Há três tipos de crianças que frequentam aeroporto: as brancas, as chatas e as brancas chatas. Falam demais, perguntam demais, sabem demais, andam demais. No último voo tive o desprazer de estar rodeado delas. À esquerda um menininho, à direita uma menininha que não parava de perguntar e pedir para que a mãe lesse uma bendita folha. Lembro algumas perguntas e falas que ela fez. A garotinha devia ter uns 6 anos: ”Mamãe, mamãe quantas janelas tem o avião? Mamãe, quanto é 44 + 44? Mamãe, mamãe como o piloto dirige no escuro? Mamãe, Petrobrás significa petróleo do Brasil. Mamãe, o que é Gol Conforto? Por que não comprou pra mim?” Até que essa mesma figura solta, para minha profunda infelicidade de estar ao lado dela, a seguinte frase: ”mamãe, to achando que o avião vai cair. To com mau pressentimento.” Quer dizer, além da garota ser irritante, ela era agorenta. Chamei o comissário e pedi, de forma educada, que ele me salvasse. E ele, claro, atendeu as minhas preces. Fui lá para o meio do avião, no silêncio e distante daquela personificação do Enem.

Há três tipos de crianças que frequentam aeroportos: as brancas, as chatas e as brancas chatas.

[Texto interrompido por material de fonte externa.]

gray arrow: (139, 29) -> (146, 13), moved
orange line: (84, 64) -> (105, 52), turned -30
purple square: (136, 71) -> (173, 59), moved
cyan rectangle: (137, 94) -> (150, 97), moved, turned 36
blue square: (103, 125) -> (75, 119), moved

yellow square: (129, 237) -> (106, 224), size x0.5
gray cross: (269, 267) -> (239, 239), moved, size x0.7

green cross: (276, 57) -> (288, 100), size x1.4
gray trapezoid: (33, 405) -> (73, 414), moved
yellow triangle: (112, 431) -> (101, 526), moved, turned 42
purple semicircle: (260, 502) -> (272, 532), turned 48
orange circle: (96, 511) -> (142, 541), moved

Mas voltando para a questão racial da coisa, estive reparando nas pessoas ao meu redor. Adivinha quem estava servindo na lanchonete do Bob’s, retirando o lixo e varrendo o chão? No mesmo banco que eu, nenhum negro. Mas nessas atribuições que disse, muitos. Isso não é uma regra. Há, sem dúvidas, pessoas de diferentes cores em ambos os espaços. Crianças negras, ainda que chatas, são raras, e adultos dão para contar nos dedos. Quando a gente fala de oportunidades, racismo estrutural, reparação histórica, nós estamos falando dessa diferença estratosférica em espaços como o aeroporto. Por que eles estão, de forma mais expressiva, nos postos de trabalho e na subserviência? Estamos falando de estrutura, sim, esta que precisa ser modificada e discutida a cada dia. Comecem a reparar no entorno de vocês, principalmente em lugares vistos como privilegiados.

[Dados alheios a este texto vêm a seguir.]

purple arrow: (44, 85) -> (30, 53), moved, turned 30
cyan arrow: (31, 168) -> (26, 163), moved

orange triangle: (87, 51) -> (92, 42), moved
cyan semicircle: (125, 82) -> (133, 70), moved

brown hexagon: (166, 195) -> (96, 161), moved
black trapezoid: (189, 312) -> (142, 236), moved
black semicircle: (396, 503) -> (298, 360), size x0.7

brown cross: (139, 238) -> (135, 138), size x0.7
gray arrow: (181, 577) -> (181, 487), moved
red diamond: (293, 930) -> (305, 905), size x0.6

Diferente da rodoviária que todo mundo na fila sabe até da sua quarta geração, tem abertura para trocas de  número de telefone e até indicação de séries da Netflix, na estranheza do aeroporto parece que ninguém se interessa pela pessoa que está ao lado. A comunicação acontece somente entre os familiares. Portanto, um diálogo com um total de zero novidades. A sensação é que cada um é rei do seu próprio castelo interior. Ninguém quer te falar do final da novela ou comentar sobre a nova música daquela mezzo trilíngue. O que mostra um pouco de como esse determinado grupo social percebe as características do mundo ao redor deles: às vezes, não percebendo.

O aeroporto em si, na real, já é uma viagem. Parado, esperando o embarque, é possível presenciar cenas do século passado e também situações super pós-modernas, fluidas, como defende o pensamento sociológico baumaniano, que também não são tão louváveis assim. A estranheza do aeroporto, tenho para mim, está na gente que frequenta. Pensei que estivesse nas idas e vindas de um portão a outro, ou até mesmo no wi-fi aberto que sempre funciona. Funciona mesmo. Sempre. Isso é inacreditável.

Começo a dar mais razão para aquelas definições da Chauí sobre uma tal classe média. E é importante dizer que há exageros nas generalizações.